Published Date

January 1, 1946

Resource Type

GI Roundtable Series, Primary Source

By Herbert Heaton
Professor, University of Minnesota
(Published January 1946)


Table of Contents

What’s Included in the British Commonwealth?

Why Do We Ask?

What Happened after America Pulled Out in 1776?

Growth of the Empire

Why Haven’t Other Colonies Followed Our Example?

Are the Dominions Really Independent?

Are the Colonies Moving toward Independence?

Will the Commonwealth Hold Together?

To the Discussion Leader

For Further Reading

What’s Included in the British Commonwealth?

“What makes the British Commonwealth hold together?” is a question we Americans often ask each other. The fact that it does hold together no one can doubt or deny—and we may all be truly grateful that it does. If it hadn’t in those fateful twelve months between the fall of France in mid-1940 and Hitler’s attack on Russia in mid-1941, the Axis powers would have ridden roughshod over the world.
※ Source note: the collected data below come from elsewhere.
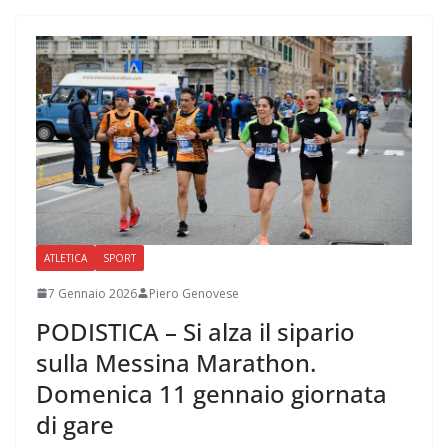
ATLETICA
SPORT
7 Gennaio 2026
Piero Genovese
PODISTICA – Si alza il sipario
sulla Messina Marathon.
Domenica 11 gennaio giornata
di gare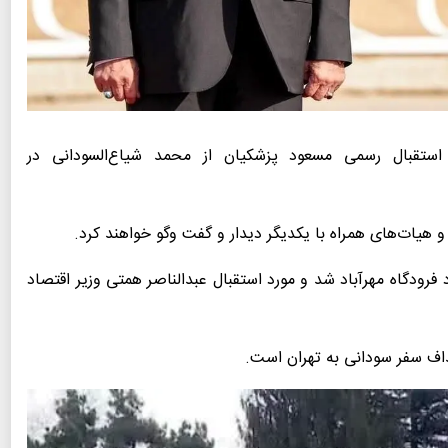
استقبال رسمی مسعود پزشکیان از محمد شیاع‌السودانی در
و هیات‌های همراه با یکدیگر دیدار و گفت وگو خواهند کرد.
رودگاه مهرآباد شد و مورد استقبال عبدالناصر همتی وزیر اقتصاد
داف سفر سودانی به تهران است.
It might have been easy in those days for any disaffected parts of the Commonwealth to break away and for the structure to fall apart. But little of the sort happened. True, Eire had declared itself neutral, but tens of thousands of Irishmen enlisted in the British forces. The rest of the Commonwealth stood solitary but solid. Britons, Canadians, South Africans, Australians, New Zealanders, and West Indians smashed the Luftwaffe in the Battle of Britain. Britains, Anzacs, Indians, and West or South Africans clung grimly to North Africa and prevented Germany and Italy from pushing east of Suez to join hands with Japan. It was lucky for us that the Commonwealth did hang together through that terrible year when it stood alone.